FOM: Awe

[Harvey Friedman]

As you notice, I feel obliged to defend the greatness of the f.o.m.
enterprise, and stand in awe of its acheivments and possibilities, as I
stand on the shoulders of giants such as Aristotle, Frege and Godel.
Apparently not all subscribers share this awe.

I have always respectfully responded to responsibly stated reservations
that people may have about the f.o.m. enterprise, and will continue to do
so. But because f.o.m. deals with many matters of the highest general
interest, far more people find themselves taking strong positions on f.o.m.
matters than, say, on the theory of knots.

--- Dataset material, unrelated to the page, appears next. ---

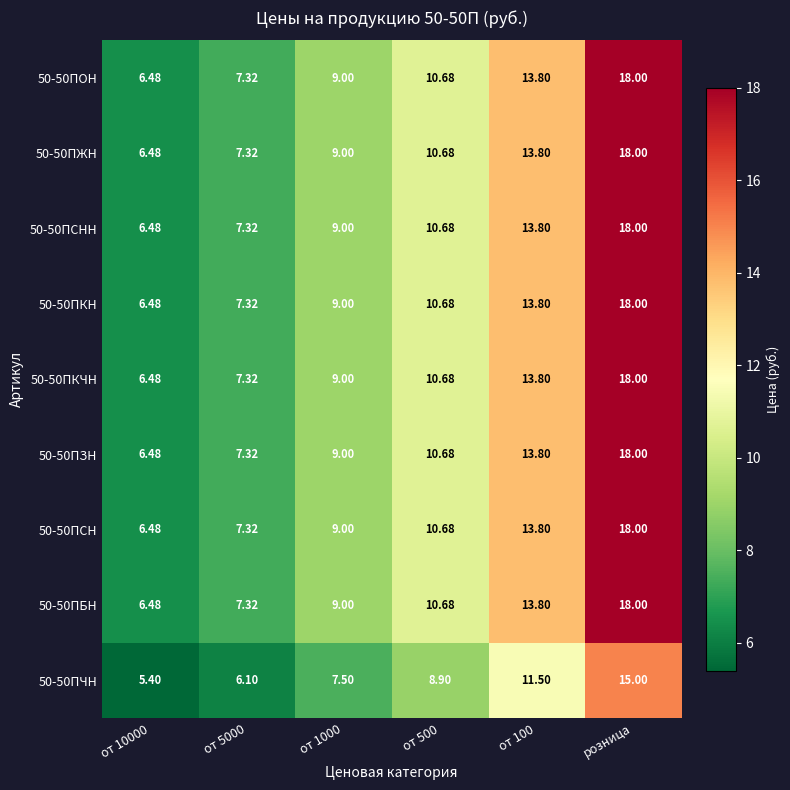

At which label does 50-50ПКН reach its peak?

розница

The FOM is and has always been an hospitable place to engage in responsible
dialog about the f.o.m. enterprise. Under Simpson's moderation, it will
continue to be so.

There is no question that there are many vital issues that have not yet
been effectively addressed by f.o.m. For many of these issues, it may be
premature to try to make progress. For other issues, much may have been
said but much more needs to be said and can be said. For still other
issues, major breakthroughs may be around the corner that will open the
way.

The FOM is a perfect place for responsible discussion of f.o.m. related
issues and questions. What issues do you think that f.o.m. should address
more effectively than you have seen f.o.m. do?

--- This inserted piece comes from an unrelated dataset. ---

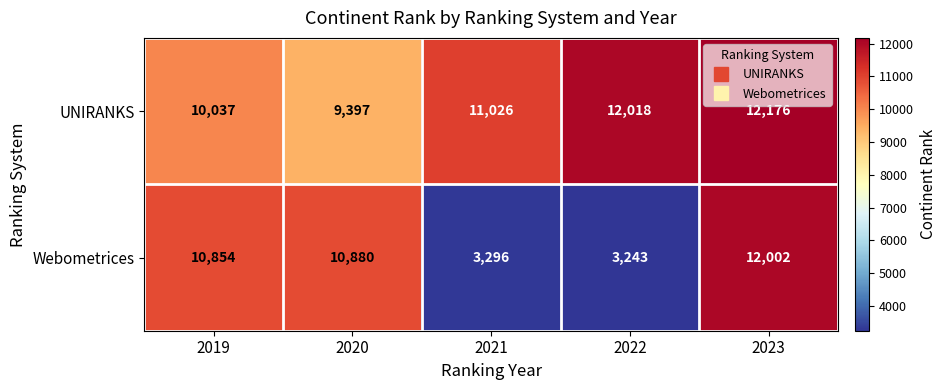

At how many categories does at least one series exceed 11688?

2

In the sharp interchange about Conway's book, On numbers and games, one can
positively focus on a quest for a formal theory of transfinite iteration
that includes set theory as a special case. This matter is quite ripe for a
substantial f.o.m. development.

Out of the latest postings which indicate the lack of approrpiate awe of
f.o.m., one can positively focus on a quest for a better understanding of
the choice of primitives to ground mathematics. It has recently become
clear to me that different choices of primitives lead to (potentially
important) new incarnations of reverse mathematics. That there is a wider
form of reverse mathematics where the choice of primitives becomes a
parameter, and that the present incarnation of reverse mathematics is based
on the particular (and crucially important) choice of natural numbers and
sets of natural numbers - which is the very best choice for the first
incarnation of reverse mathematics.

So don't misread what may be viewed as mindless argumentation on the FOM.
You can be assured that much of a positive nature is going on in the
background.

With regard to my call for postings on:

"What issues do you think that f.o.m. should address more effectively than
you have seen f.o.m. do?"

I will be preoccupied with an upcoming talk on "The Future of Reverse
Mathematics" and will not be very active on the FOM for a while.